About this task → Given the records below, would you repeat exactly the lines that begin at the one containing "Prabowo Subianto-Gibran" and end at the one containing "7 Makanan Murai Batu yang Sangat Enak dan", inclusive?

Records supplied →
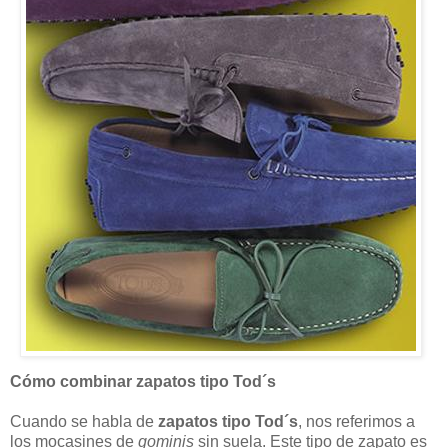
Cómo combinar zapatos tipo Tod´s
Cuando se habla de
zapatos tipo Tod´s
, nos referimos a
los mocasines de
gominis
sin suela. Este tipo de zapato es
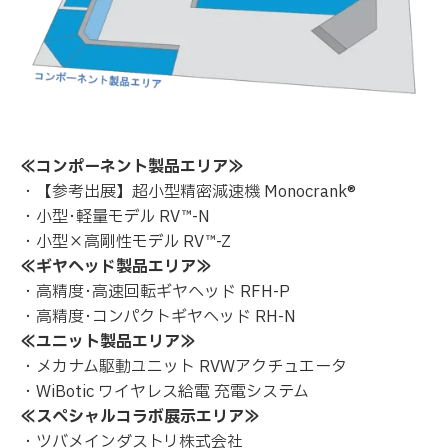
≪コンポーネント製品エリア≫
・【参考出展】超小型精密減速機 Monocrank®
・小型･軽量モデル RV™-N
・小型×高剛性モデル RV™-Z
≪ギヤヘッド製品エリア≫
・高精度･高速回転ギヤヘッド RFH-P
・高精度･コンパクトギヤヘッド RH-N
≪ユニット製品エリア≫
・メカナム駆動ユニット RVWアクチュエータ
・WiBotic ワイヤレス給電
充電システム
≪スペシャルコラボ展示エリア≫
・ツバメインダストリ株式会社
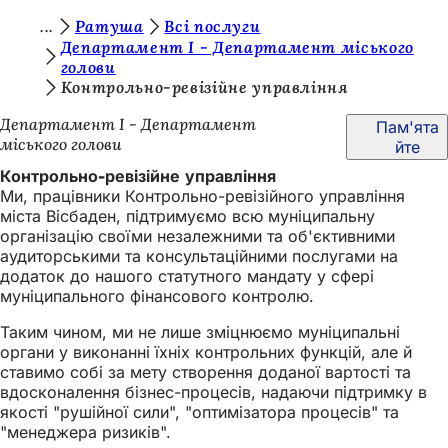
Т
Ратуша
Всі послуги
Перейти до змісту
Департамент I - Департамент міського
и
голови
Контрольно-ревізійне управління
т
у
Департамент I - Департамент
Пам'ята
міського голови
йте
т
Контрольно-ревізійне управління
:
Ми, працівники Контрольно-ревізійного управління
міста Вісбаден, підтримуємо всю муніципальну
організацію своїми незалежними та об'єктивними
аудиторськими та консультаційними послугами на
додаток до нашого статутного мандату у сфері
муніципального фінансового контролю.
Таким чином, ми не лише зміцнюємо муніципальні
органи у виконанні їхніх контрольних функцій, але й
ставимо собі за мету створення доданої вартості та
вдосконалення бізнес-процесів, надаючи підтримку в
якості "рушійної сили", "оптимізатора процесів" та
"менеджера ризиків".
--
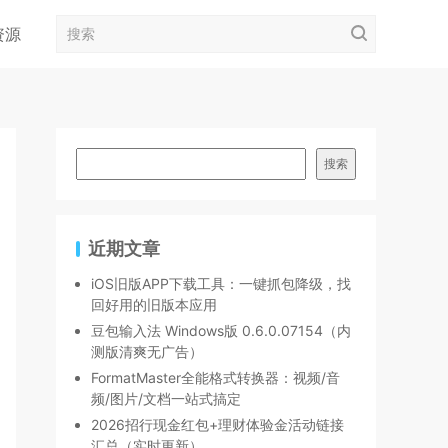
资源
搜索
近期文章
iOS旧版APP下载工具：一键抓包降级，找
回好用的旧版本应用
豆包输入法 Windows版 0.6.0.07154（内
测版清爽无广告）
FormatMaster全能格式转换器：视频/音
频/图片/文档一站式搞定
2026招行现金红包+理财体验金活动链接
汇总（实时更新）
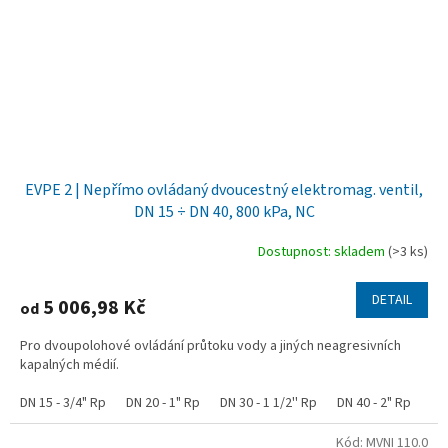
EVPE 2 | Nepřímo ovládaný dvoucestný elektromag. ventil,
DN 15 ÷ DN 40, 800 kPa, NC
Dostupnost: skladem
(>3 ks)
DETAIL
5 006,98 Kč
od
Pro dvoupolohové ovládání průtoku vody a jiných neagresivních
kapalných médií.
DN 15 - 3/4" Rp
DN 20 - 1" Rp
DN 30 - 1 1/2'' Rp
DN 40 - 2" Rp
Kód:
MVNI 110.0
---
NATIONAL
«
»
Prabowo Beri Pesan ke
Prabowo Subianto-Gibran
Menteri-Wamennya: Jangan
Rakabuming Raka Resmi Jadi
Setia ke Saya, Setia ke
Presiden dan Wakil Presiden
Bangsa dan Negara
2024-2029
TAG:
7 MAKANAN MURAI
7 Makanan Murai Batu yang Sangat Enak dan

Solution for this exercise →
Prabowo Subianto-Gibran
Menteri-Wamennya: Jangan
Rakabuming Raka Resmi Jadi
Setia ke Saya, Setia ke
Presiden dan Wakil Presiden
Bangsa dan Negara
2024-2029
TAG:
7 MAKANAN MURAI
7 Makanan Murai Batu yang Sangat Enak dan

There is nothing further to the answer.